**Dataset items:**
.....

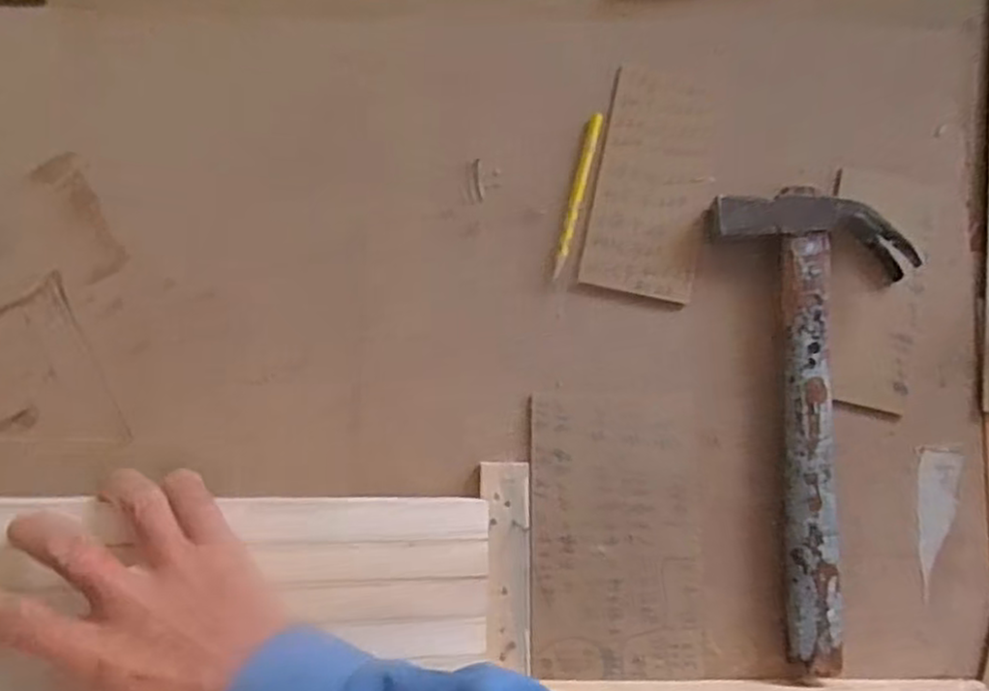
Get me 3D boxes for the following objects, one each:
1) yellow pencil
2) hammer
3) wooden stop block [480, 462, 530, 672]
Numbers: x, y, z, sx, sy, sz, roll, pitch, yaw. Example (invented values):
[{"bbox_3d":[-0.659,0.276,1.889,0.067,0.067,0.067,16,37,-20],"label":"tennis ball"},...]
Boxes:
[{"bbox_3d":[0.055,-0.101,0.491,0.009,0.004,0.113,15,84,-1],"label":"yellow pencil"},{"bbox_3d":[0.217,0.042,0.460,0.112,0.025,0.288,-7,84,-3],"label":"hammer"},{"bbox_3d":[0.008,0.133,0.453,0.028,0.014,0.121,-1,84,-2],"label":"wooden stop block"}]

.....

**Task:** Copy the records exactly. Skip any pictures.

**Exercise result:**
Get me 3D boxes for the following objects, one each:
1) yellow pencil
2) hammer
3) wooden stop block [480, 462, 530, 672]
Numbers: x, y, z, sx, sy, sz, roll, pitch, yaw. Example (invented values):
[{"bbox_3d":[-0.659,0.276,1.889,0.067,0.067,0.067,16,37,-20],"label":"tennis ball"},...]
Boxes:
[{"bbox_3d":[0.055,-0.101,0.491,0.009,0.004,0.113,15,84,-1],"label":"yellow pencil"},{"bbox_3d":[0.217,0.042,0.460,0.112,0.025,0.288,-7,84,-3],"label":"hammer"},{"bbox_3d":[0.008,0.133,0.453,0.028,0.014,0.121,-1,84,-2],"label":"wooden stop block"}]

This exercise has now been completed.